Depletion of the Drosophila
B56-2 regulatory subunit caused a significant increase in the rate and extent of dS6K dephosphorylation induced by amino acid starvation. The data suggest that the dB56-2/PP2A complex may act upstream of dS6K to promote dTOR activity. The Drosophila
B56-2 gene (widerborst/wdb
) is essential for cell viability as complete loss of WDB function is lethal. Genetic analysis has demonstrated that WDB plays roles in regulating tissue polarity during development [50
] and regulation of the Drosophila
circadian clock [51
]. While the results presented here indicate that dB56-2 is not directly involved in regulating dS6K, the decrease in phospho-Thr398 levels in S2 cells depleted of the protein may reflect an additional role for dB56-2 in the regulation of dTOR activity.

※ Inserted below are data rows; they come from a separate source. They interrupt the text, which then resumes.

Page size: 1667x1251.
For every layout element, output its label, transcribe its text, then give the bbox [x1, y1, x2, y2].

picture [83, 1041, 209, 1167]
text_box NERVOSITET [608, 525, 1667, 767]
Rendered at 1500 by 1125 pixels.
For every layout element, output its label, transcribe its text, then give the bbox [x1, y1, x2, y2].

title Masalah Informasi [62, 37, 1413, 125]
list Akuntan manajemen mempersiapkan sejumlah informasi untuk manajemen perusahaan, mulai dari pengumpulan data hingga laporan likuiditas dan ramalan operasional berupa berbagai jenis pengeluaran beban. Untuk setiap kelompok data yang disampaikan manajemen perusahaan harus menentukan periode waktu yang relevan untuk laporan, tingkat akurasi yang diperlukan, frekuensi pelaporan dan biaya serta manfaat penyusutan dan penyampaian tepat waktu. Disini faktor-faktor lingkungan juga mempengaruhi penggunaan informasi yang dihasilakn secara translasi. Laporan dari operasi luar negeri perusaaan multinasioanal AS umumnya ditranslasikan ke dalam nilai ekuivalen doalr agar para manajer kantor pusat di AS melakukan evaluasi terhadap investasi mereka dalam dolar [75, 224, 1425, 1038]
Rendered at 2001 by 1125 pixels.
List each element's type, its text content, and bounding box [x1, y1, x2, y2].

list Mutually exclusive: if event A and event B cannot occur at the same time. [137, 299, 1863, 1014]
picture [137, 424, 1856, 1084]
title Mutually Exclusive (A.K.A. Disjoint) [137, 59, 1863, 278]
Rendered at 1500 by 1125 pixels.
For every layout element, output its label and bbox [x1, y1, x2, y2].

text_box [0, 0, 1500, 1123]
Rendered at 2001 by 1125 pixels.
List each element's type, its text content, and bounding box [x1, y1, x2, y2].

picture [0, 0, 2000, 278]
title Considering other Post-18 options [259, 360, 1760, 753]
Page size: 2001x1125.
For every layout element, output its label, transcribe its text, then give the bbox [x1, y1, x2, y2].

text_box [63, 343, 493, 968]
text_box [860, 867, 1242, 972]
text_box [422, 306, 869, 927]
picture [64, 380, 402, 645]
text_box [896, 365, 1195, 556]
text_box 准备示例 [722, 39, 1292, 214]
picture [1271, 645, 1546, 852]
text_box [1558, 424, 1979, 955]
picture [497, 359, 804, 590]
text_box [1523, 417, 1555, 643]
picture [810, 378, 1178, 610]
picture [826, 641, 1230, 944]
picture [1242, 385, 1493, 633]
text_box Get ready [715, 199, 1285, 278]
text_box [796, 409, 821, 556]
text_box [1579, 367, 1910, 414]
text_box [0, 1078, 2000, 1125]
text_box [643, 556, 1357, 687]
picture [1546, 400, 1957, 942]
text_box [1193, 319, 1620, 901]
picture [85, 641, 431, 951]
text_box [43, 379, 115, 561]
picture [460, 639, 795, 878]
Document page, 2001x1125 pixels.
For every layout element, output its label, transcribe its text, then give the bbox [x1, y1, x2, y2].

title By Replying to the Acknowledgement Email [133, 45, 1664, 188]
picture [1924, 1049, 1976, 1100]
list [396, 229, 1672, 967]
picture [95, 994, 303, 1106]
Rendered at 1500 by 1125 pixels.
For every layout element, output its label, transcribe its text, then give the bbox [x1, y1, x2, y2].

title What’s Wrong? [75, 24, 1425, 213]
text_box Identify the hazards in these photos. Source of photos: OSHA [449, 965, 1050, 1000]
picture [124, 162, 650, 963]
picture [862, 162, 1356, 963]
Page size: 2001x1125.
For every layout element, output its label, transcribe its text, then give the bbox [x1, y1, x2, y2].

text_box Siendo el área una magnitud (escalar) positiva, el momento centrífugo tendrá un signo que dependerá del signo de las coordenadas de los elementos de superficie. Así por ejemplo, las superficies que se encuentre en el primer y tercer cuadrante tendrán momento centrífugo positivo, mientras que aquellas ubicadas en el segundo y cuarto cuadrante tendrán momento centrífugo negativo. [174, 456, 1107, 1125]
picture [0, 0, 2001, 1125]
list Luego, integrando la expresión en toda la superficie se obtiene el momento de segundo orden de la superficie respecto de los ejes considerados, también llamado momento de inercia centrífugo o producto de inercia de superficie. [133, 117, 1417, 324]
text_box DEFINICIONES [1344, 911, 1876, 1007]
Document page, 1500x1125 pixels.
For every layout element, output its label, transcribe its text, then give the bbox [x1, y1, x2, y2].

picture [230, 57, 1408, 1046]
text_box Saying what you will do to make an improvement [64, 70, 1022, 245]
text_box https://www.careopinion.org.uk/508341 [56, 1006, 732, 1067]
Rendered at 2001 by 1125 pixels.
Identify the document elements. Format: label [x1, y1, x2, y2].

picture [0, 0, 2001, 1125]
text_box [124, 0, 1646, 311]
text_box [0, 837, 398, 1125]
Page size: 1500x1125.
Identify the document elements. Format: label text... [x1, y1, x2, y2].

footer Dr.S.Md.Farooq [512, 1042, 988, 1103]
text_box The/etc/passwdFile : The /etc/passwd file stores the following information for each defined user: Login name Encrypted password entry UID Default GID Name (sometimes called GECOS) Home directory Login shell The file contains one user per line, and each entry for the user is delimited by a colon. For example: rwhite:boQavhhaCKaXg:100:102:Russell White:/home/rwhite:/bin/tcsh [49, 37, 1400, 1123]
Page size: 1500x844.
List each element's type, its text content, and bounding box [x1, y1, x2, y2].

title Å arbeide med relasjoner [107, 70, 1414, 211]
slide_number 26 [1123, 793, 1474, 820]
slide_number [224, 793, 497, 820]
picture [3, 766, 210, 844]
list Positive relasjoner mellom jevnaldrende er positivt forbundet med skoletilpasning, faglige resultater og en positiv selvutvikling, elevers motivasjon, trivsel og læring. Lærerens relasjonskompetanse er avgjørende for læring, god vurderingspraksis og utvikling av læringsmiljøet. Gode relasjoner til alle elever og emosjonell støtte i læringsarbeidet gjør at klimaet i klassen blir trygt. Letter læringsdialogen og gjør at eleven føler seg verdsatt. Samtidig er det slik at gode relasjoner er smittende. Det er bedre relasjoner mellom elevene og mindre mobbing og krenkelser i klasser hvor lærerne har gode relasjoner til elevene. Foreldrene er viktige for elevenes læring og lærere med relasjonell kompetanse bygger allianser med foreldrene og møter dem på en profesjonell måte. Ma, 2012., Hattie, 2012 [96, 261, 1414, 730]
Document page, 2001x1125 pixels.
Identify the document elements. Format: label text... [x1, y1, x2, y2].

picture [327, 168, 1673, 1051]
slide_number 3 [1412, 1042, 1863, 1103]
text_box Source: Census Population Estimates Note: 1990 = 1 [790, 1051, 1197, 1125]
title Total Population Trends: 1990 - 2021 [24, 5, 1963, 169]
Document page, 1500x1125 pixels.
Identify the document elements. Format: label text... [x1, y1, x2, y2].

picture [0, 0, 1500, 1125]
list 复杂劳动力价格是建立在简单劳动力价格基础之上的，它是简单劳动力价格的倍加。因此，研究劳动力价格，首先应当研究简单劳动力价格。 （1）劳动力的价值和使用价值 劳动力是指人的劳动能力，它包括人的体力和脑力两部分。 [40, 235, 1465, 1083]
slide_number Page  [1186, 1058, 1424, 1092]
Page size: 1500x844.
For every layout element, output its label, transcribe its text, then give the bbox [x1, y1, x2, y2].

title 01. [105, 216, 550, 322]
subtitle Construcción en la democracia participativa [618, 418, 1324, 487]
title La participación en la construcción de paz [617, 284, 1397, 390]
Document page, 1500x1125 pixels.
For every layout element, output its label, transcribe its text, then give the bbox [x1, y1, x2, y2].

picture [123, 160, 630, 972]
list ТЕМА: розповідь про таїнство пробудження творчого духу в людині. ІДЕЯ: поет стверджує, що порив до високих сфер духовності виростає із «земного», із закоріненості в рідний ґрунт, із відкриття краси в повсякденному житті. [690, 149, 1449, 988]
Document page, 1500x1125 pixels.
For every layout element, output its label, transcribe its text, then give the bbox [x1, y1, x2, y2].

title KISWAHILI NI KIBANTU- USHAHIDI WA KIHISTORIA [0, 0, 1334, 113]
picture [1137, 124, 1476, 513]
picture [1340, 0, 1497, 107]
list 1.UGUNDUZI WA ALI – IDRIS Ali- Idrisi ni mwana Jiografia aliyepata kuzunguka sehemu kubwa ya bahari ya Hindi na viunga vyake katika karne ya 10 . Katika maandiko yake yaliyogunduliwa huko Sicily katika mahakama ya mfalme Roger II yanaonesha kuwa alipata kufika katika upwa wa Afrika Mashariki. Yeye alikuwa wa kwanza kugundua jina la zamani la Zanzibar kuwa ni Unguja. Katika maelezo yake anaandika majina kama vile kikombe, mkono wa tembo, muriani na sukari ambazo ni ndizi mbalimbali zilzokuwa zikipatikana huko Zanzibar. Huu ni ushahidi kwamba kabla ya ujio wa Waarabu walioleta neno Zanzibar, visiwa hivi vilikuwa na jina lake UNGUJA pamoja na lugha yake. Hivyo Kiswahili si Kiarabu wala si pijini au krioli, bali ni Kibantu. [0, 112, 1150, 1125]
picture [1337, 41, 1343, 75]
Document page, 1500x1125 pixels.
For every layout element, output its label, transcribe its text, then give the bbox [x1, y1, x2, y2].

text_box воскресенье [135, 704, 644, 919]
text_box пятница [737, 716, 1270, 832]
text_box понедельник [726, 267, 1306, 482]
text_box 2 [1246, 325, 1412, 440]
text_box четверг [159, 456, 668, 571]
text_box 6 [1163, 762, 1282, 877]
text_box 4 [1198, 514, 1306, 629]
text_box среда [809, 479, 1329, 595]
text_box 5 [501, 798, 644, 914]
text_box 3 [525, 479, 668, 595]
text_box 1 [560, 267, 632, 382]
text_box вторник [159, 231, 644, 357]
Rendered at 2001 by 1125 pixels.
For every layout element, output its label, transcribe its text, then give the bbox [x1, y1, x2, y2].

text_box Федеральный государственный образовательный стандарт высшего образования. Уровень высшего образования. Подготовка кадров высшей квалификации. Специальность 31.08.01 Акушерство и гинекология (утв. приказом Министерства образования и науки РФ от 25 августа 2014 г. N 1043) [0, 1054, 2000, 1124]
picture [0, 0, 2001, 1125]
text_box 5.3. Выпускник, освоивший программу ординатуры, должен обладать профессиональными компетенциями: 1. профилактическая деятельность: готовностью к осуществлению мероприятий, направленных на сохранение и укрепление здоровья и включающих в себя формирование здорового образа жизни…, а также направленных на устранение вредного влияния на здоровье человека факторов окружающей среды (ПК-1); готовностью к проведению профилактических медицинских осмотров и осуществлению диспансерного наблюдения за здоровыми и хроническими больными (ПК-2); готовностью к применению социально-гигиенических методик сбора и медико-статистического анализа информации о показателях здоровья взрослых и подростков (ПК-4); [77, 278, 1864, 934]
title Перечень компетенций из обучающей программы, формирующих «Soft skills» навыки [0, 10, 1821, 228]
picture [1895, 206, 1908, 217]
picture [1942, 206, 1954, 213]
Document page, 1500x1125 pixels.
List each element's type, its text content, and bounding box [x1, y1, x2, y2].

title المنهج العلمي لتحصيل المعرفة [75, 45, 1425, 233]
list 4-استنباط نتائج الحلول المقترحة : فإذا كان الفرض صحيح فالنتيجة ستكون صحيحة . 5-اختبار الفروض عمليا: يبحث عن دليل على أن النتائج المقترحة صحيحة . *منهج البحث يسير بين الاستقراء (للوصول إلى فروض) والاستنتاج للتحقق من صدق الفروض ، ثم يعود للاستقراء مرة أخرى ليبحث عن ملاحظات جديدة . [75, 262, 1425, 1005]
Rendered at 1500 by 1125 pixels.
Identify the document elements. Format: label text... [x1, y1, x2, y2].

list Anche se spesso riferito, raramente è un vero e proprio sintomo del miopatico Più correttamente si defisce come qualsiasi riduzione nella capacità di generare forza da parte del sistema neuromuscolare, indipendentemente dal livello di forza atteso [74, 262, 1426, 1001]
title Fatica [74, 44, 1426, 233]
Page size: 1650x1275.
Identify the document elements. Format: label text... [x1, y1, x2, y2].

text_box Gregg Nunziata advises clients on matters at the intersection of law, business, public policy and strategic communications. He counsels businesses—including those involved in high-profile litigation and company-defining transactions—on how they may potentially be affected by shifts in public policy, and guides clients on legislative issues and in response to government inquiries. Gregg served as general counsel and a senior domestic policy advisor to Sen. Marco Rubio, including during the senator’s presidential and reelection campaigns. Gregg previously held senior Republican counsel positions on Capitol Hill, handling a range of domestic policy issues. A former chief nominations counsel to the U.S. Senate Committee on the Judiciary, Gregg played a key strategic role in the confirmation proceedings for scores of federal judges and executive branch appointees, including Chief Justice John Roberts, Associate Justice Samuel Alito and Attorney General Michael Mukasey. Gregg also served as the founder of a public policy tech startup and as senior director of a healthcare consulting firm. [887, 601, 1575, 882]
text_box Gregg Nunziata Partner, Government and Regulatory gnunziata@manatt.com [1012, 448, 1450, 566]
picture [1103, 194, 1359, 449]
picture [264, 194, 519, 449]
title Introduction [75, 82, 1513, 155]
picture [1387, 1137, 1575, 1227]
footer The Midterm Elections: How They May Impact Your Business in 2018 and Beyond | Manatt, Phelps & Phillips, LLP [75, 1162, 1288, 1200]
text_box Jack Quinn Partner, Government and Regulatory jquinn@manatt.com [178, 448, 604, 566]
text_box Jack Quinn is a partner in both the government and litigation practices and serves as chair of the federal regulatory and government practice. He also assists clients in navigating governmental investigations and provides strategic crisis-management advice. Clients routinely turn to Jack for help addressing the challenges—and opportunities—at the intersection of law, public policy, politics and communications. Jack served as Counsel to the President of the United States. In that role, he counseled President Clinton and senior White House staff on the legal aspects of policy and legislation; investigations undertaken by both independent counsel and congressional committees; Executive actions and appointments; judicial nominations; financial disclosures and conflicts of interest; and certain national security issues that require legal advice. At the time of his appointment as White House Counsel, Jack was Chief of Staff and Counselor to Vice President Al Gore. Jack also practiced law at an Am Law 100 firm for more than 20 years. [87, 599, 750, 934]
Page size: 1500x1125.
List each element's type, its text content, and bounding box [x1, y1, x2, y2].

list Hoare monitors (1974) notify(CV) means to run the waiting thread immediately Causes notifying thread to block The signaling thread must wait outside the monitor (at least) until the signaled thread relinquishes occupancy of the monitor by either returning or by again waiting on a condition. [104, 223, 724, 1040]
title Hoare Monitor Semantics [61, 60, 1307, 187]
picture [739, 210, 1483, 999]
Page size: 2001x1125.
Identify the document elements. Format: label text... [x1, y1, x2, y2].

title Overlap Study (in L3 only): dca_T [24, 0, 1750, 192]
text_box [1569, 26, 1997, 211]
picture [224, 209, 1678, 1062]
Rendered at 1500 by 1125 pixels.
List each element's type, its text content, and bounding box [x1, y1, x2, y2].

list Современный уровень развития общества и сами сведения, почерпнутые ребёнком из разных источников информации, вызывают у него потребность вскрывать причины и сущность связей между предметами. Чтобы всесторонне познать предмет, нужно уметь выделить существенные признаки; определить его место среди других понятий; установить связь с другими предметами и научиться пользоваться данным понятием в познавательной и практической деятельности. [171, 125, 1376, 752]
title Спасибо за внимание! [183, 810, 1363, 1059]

Based on the homology between the yeast, Drosophila
, and mammalian Tap42/α4 proteins, another candidate for targeting PP2A to dS6K was the dTap42 protein. However, knockdown of dTap42 had no detectable affect on basal phosphorylation of Thr398 or on the rate or extent of dephosphorylation caused by amino acid starvation or rapamycin treatment. In addition, co-knockdown of dTap42 had no major effect on the enhanced dS6K phosphorylation caused by knockdown of the PP2A catalytic subunit. These results are consistent with a previous study showing knockdown of dTap42 had no effect on basal phosphorylation of dS6K [18
]. This study also showed that disruption of the dTap42
gene had no affect on dTOR-mediated cell growth. The lack of effect on Thr398 phosphorylation in cells depleted of dTap42 was inconsistent with a role of this protein in directing PP2A to S6K. It has been reported that α4/mTap42, S6K, and PP2A interact in stimulated splenic B cells [17
]. The data presented here suggest that such a complex is not present in Drosophila
cells or that it mediates dephosphorylation of sites on dS6K other than the TOR site at Thr398. As observed previously in Drosophila
imaginal disks [18
] and for the α4/mTap42 protein in murine thymocytes [52
], loss of dTap42 resulted in apoptosis of S2 cells (not shown). These observations are all consistent with an essential role for the Tap42 homologs in cell survival. Since the PP2A catalytic subunit is also essential for cell survival [30
], it is possible that some of the pro-survival actions of this phosphatase are mediated by Tap42.